* _IL TUO COMPITO_: Riporta parola per parola il passo del testo sui siti nuragici che va da "Ogni macroarea si" a "4 torri (quadrilobato).".

* _ESTRATTO DEL TESTO_:
Ogni macroarea si caratterizza per l’omogeneità delle tecniche costruttive, dei materiali utilizzati e dello schema territoriale.
Della macroarea sud fanno parte protonuraghi, nuraghi e tombe dei giganti.
Alcuni esempi sono:
– il protonuraghe Cara;
– il protonuraghe complesso Arrosu;
– il nuraghe Terra Furca, con una sola torre (monotorre);
– il nuraghe Terra Maistus;
– la tomba dei giganti di San Cosimo;
– la tomba dei giganti di Bruncu Sa Grutta;
– il nuraghe di Bruncu Sa Grutta, di tipo complesso, forse circondato da 4 torri (quadrilobato).
La concentrazione dei resti di epoca nuragica, la complessità di alcuni nuraghi (polilobati, ossia con più torri), le dimensioni della tomba dei giganti di San Cosimo (la terza più lunga in Sardegna) e il ritrovamento al suo interno di una collana chiaramente d’importazione micenea (XIV secolo a.C.) sono tutti elementi che ci fanno intuire la ricchezza e la complessità di questa zona e delle società che la abitavano.
Nella macroarea di nord-ovest invece viene collocata la possibile via che dalle miniere di Montevecchio si snodava per circa 29 km, fino alla costa e alla laguna di Marceddì. Si tratterebbe di un percorso utilizzato in età nuragica per trasportare i metalli fino ad un eventuale porto.

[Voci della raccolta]
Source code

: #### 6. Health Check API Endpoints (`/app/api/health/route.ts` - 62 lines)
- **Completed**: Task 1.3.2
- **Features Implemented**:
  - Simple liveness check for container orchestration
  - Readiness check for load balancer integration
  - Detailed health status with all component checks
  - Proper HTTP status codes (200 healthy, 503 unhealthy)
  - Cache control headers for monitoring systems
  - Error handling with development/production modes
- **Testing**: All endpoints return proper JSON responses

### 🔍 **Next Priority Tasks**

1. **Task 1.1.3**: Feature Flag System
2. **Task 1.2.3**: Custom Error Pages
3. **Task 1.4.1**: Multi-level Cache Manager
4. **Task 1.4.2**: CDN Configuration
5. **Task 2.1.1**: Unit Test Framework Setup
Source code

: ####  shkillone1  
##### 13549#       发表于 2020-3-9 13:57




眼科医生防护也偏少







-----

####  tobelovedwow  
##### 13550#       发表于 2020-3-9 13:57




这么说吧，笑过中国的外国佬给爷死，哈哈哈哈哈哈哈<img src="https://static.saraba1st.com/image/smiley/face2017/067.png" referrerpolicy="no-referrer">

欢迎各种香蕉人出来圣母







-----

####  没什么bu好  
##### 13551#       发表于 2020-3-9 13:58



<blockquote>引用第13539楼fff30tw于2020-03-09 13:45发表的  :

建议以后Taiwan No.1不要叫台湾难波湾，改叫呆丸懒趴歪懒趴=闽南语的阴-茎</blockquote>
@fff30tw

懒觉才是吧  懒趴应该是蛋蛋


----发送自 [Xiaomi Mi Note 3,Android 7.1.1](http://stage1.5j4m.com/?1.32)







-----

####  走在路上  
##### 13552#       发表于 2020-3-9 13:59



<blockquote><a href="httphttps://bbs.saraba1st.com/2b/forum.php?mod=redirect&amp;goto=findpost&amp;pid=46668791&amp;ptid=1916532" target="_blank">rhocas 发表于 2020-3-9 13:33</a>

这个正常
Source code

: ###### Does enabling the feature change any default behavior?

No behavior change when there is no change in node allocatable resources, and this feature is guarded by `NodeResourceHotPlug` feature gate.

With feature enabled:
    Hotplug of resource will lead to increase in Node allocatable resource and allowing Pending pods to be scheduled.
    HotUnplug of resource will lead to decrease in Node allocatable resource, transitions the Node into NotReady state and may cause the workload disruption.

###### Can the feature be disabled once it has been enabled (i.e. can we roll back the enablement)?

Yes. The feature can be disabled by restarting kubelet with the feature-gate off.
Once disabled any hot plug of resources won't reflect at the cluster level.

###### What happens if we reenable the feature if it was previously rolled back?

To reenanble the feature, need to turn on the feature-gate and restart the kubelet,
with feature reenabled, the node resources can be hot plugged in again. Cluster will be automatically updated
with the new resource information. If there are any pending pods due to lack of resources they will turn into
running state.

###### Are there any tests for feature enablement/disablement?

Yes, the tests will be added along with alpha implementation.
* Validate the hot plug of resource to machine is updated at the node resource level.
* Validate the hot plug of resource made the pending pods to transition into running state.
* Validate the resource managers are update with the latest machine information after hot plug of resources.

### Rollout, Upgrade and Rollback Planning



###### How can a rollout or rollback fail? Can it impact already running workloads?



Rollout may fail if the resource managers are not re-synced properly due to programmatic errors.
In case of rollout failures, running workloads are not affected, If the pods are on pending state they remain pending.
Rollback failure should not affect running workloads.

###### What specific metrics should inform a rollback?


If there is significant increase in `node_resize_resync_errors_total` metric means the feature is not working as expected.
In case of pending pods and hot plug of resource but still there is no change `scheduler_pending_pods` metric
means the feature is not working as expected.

* _RISPOSTA_:
Ogni macroarea si caratterizza per l’omogeneità delle tecniche costruttive, dei materiali utilizzati e dello schema territoriale.
Della macroarea sud fanno parte protonuraghi, nuraghi e tombe dei giganti.
Alcuni esempi sono:
– il protonuraghe Cara;
– il protonuraghe complesso Arrosu;
– il nuraghe Terra Furca, con una sola torre (monotorre);
– il nuraghe Terra Maistus;
– la tomba dei giganti di San Cosimo;
– la tomba dei giganti di Bruncu Sa Grutta;
– il nuraghe di Bruncu Sa Grutta, di tipo complesso, forse circondato da 4 torri (quadrilobato).